Friday, June 5, 2009

Relationship Angst

I was talking to my sister yesterday about relationships. She has been a therapist in Hollywood for thirty years specializing in relationship counseling. She has some interesting stories. No wonder since most of her clients are in the entertainment industry. Unfortunately, she can't disclose any specifics but I will say when it comes to sex, dating, marriage, and relationships there is no shortage of weird stuff. Everyone struggles with these issues and no matter how vivid your imagination you still can't imagine all the different stuff that goes on with relationships.

My sister believes that you can't predict whether or not a relationship will be successful. In her opinion there is a lot of luck involved. The luck is primarily in whether or not you can find someone who you even have a chance of being with for the long term. And you can't really know unless your're together for the short term. The only thing that you can do is learn to accept whatever happens and not blame yourself if a relationship doesn't work out. The thrust of her practice is not about trying to patch up failing relationships. It is about helping her clients feel better about themselves and learning from their experiences.
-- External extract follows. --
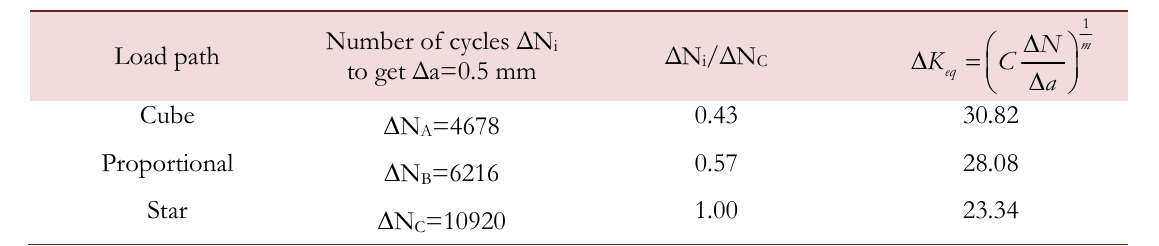
Table 1: Number of cycles required to grow the crack by fatigue by  a=0.5 mm in each experiment, equivalent stress intensity factor   K MPa m  required to get a growth rate eq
Interestingly I had three other conversations yesterday about relationships. The first was with my ex-girl friend. We are good friends and very close. She was commenting to me how difficult it is to date and that unless someone just showed up in her life she could not put any effort in seeking out a partner. I could see her point. Dating, especially as you get older, is more work than fun

On the other hand I also spoke with a long term male friend whose view on sex and women would probably be considered dysfunctional by 95% of women and at least 50% of men. He has no desire for a long term committed relationship. He is interested in having sex with as many women as possible and telling them whatever he has to to get them into bed. He has no interest in getting to know any of the women he dates. He is brilliant though in getting women to like him and sleep with him.
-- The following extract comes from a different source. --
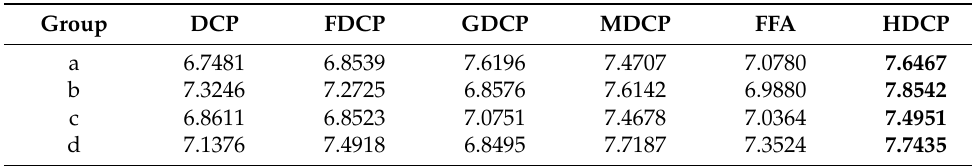
Table 4. Entropy of different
When I say brilliant, I mean he is the Michael Jordan of seducing women. On more than one ocassion we have been out for dinner when I have made a comment on the attractiveness of the waitress. I was looking at her as completely unattainable and as an object of beauty to be respected and appreciated. He immediately bet me that he could get her back to his hotel room before the evening was out. I thought it was impossible but he was able to do it. This was shocking to me.

I have always put women on a pedestal. He sees them primarily as sex objects and conquests. I never could understand why so many women, and very pretty and intelligent ones, could be so easily seduced by him.

The other conversation was with a women I just recently met. I was at a meeting with her and her business partner earlier this week. I had noticed the tension between them and had correctly surmised to both their surprise that they had been a couple.(Actually it was pretty obvious). She called me to talk about their relationship. They had been engaged, and had worked together on a number of projects. They are both very powerful individuals. They were very compatible in their personalities, likes, and dislikes. However, they could not manage to find a way to get along. She had been hurt and disappointed by their breakup and was interested in my observations.

I really did not know what to tell her except that she was a quality person and would find someone. The truth is that the whole subject is very confusing to me. It seems that on one hand there is nothing more important than relationships and that on the other the less you care the better off you are.

I do know two things about this subject. First of all we have to learn to get along with each other. Secondly, I feel a lot more confident talking about money, and this subject is also perplexing to me. I wish I had more answers.